People photos with keypoints
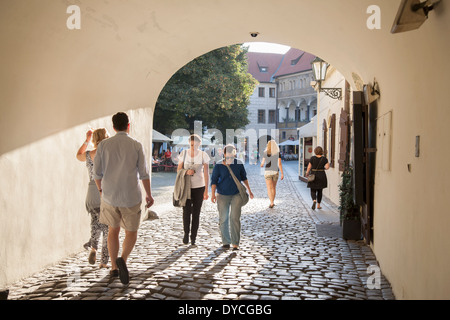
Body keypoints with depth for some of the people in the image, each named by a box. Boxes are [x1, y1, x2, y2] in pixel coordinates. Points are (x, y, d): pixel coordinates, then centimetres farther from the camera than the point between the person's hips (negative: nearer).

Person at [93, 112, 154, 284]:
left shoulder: (104, 145, -3)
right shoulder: (136, 145, -6)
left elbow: (97, 173, 0)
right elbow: (144, 173, -4)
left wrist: (101, 189, 19)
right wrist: (149, 194, 8)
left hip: (109, 197, 2)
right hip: (131, 197, -2)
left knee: (113, 230, 22)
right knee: (131, 233, 13)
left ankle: (114, 267, 28)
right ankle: (123, 259, -13)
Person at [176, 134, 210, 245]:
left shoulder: (203, 155, -6)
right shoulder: (184, 153, -1)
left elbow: (206, 173, -3)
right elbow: (178, 170, 6)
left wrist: (206, 190, -5)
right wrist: (186, 172, -17)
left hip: (199, 187, -1)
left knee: (196, 213, 4)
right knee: (186, 211, -5)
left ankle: (193, 237, 16)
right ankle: (186, 233, 18)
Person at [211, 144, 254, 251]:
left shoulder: (239, 164, -1)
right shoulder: (218, 166, -6)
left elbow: (244, 177, 12)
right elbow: (214, 180, -5)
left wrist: (249, 190, 16)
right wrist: (213, 194, -16)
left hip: (237, 194, 0)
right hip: (223, 195, 0)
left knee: (235, 218, -8)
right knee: (224, 219, 6)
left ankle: (235, 243, -4)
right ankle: (226, 242, 21)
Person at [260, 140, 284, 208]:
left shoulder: (266, 153, -5)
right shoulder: (278, 153, -4)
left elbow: (263, 162, 5)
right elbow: (279, 164, -9)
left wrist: (261, 165, 29)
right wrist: (282, 174, -6)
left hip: (268, 171, -2)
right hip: (275, 171, 2)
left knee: (269, 188, -2)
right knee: (274, 187, 18)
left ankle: (272, 203, -17)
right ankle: (272, 202, 24)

### WHAT TO PRODUCE
Word for word, print all of the data; skip the pictures.

### EXERCISE ANSWER
Body keypoints with depth for some of the people in the image, each named by a box. Boxes are [x1, y1, x2, y2] in pixel coordinates. Points are (x, y, d): pixel coordinates, then centimetres farther from the camera than the point between the person's hips (negative: nearer).

Person at [93, 112, 154, 284]:
left shoulder: (104, 145, -3)
right shoulder: (136, 145, -6)
left elbow: (97, 173, 0)
right elbow: (144, 173, -4)
left wrist: (101, 189, 19)
right wrist: (149, 194, 8)
left hip: (109, 197, 2)
right hip: (131, 197, -2)
left knee: (113, 230, 22)
right knee: (131, 233, 13)
left ankle: (114, 267, 28)
right ankle: (123, 259, -13)
Person at [176, 134, 210, 245]:
left shoulder: (203, 155, -6)
right shoulder: (184, 153, -1)
left elbow: (206, 173, -3)
right elbow: (178, 170, 6)
left wrist: (206, 190, -5)
right wrist: (186, 172, -17)
left hip: (199, 187, -1)
left knee: (196, 213, 4)
right knee: (186, 211, -5)
left ankle: (193, 237, 16)
right ankle: (186, 233, 18)
Person at [211, 144, 254, 251]:
left shoulder: (239, 164, -1)
right shoulder: (218, 166, -6)
left elbow: (244, 177, 12)
right elbow: (214, 180, -5)
left wrist: (249, 190, 16)
right wrist: (213, 194, -16)
left hip: (237, 194, 0)
right hip: (223, 195, 0)
left knee: (235, 218, -8)
right knee: (224, 219, 6)
left ankle: (235, 243, -4)
right ankle: (226, 242, 21)
Person at [260, 140, 284, 208]:
left shoulder: (266, 153, -5)
right shoulder: (278, 153, -4)
left elbow: (263, 162, 5)
right elbow: (279, 164, -9)
left wrist: (261, 165, 29)
right wrist: (282, 174, -6)
left hip: (268, 171, -2)
right hip: (275, 171, 2)
left knee: (269, 188, -2)
right knee: (274, 187, 18)
left ankle: (272, 203, -17)
right ankle: (272, 202, 24)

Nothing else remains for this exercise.